The exterior space shots of the ship are gorgeous! Were they physical models or CGI?
Dionne: MPC inherited this incredible fundamental design of the
Starship Avalon by Production Designer Guy Dyas. The helical form of the ship not only justified the artificial gravity present throughout the spacecraft, but it also gave us an opportunity to inject further functional purpose into each of the three blades. Each blade was nearly a kilometer long, so the scale was massive. We dedicated one blade to habitation, one blade to entertainment, and one blade to cargo; then designed the exterior based on real-world references of similar structures, specifically cruise ships, mega malls, and shipping freighters. We continued to embellish the rest of the ship with additional detail and complexity, using as much real-world architectural and engineering reference as possible.
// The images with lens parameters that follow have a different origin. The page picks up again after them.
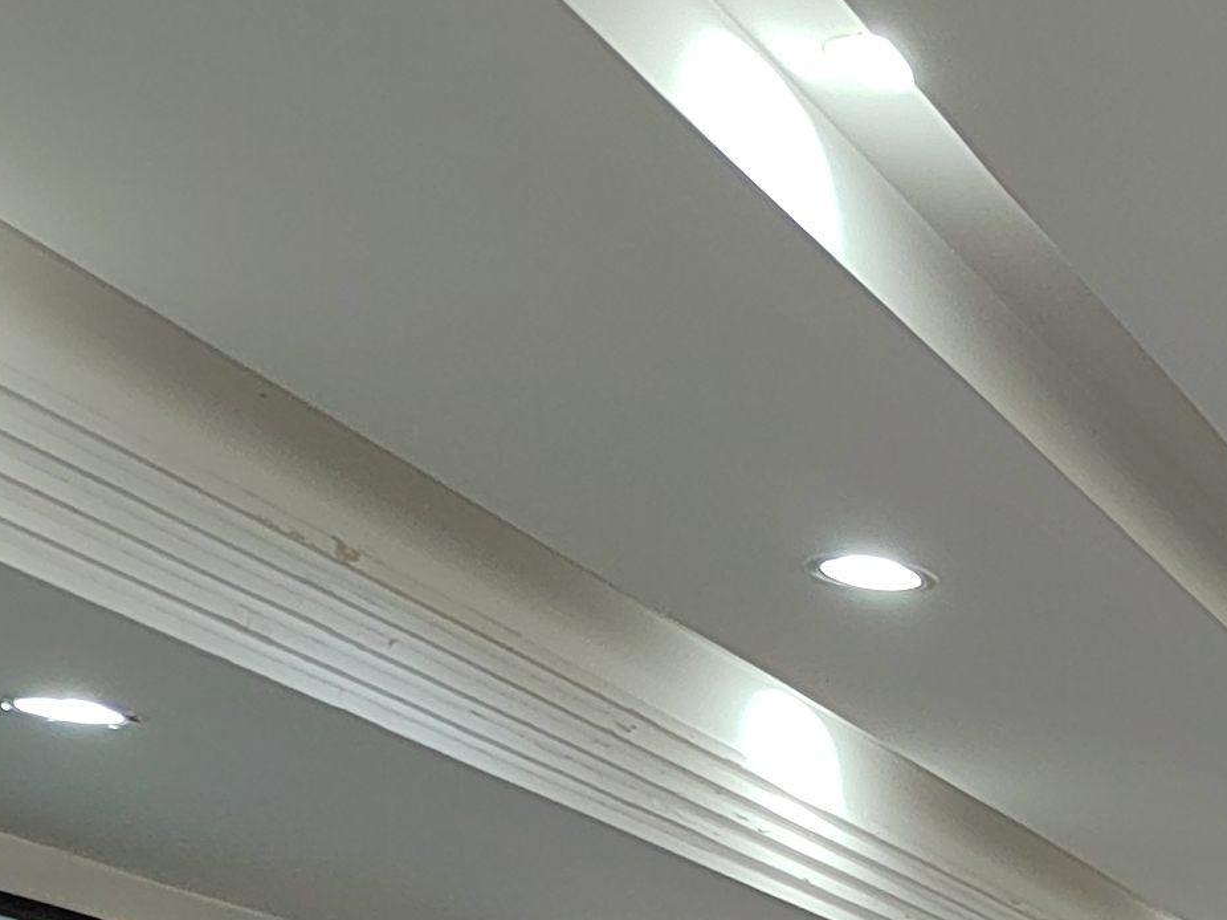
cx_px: 2108
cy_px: 1662
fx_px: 3437
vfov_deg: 13.6
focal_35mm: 97
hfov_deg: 17.1
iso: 656
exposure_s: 1/50
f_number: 1.9
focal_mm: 5.52
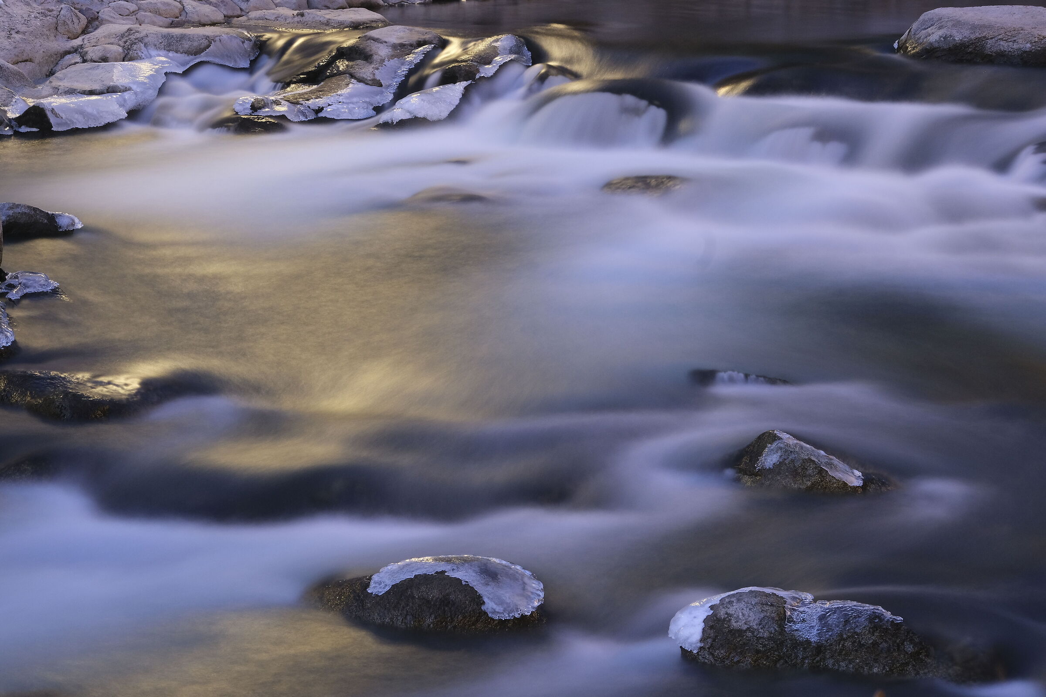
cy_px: 348
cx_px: 523
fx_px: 3574
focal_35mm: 123
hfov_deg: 16.7
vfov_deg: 11.1
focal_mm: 81.9
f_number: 14
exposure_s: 18
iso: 1250
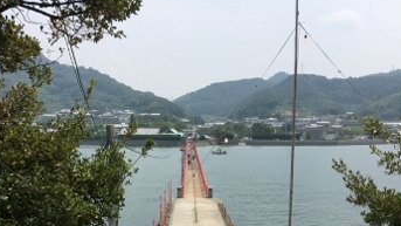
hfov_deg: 44.5
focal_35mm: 46
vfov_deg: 24.3
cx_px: 186
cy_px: 247
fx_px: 489
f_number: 2.2
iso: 25
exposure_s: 1/2564
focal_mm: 4.15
With the low levels of light in deep space and the absence of a strong keylight, we had to be clever in how we approached the lighting and shading of the ship, otherwise it would simply end up as a black shape in black space. We again looked toward real-life photographic references and found inspiration in photography of glass skyscrapers at dusk. First, we exposed space up and positioned the bright band of the Milky Way to silhouette the dark ship against it. We then allowed the shader to be a highly reflective surface that bathed the Avalon in space reflection, which further defined the form, as well as scattered thousands of little localized lights and windows across the surface of the ship to re-enforce the scale. Finally, we added a bright, warm, indirect glow from the center core, which completed the look of our
Avalon in space. This gave us a lighting design that established our setting of deep space and defined the form and detail of the
Avalon but without reading too fantastic or unphotographic.
Due to the scale and complexity of the asset, it was very difficult to render the entire ship at maximum resolution all at once, so serious optimization was required. We split the ship into seven separate main components, each with multiple levels of detail. This allowed us to mix and match different levels of detail for different components on a shot-by-shot basis, based on where the camera was positioned. This optimization allowed us to maintain large amounts of detail in the ship but still have it render in a reasonable time frame.
What other visual effects studios contributed to the film?
Dionne: MPC was the primary vendor, but The Senate in London and Instinctual in LA also contributed VFX work to the film.
What are your overall thoughts about how the film and the VFX came out?
Passengers is a film caught in an interesting juxtaposition. It is a story-driven character piece masquerading as a sci-fi epic. Visual effects played a large and substantial role in the film but did so in a strong supporting role, which is unusual for this genre. VFX touched more than 80 percent of the movie, yet it doesn’t feel like a VFX film.
The canvas of the film was crafted early by the VFX team to focus squarely on supporting the realism of the world, never drawing more attention to the surroundings than to the characters within it. The VFX needed to feel real and consistent, but more importantly, we wanted to always flow ahead of the audience, keeping them comfortable in their understanding of the world.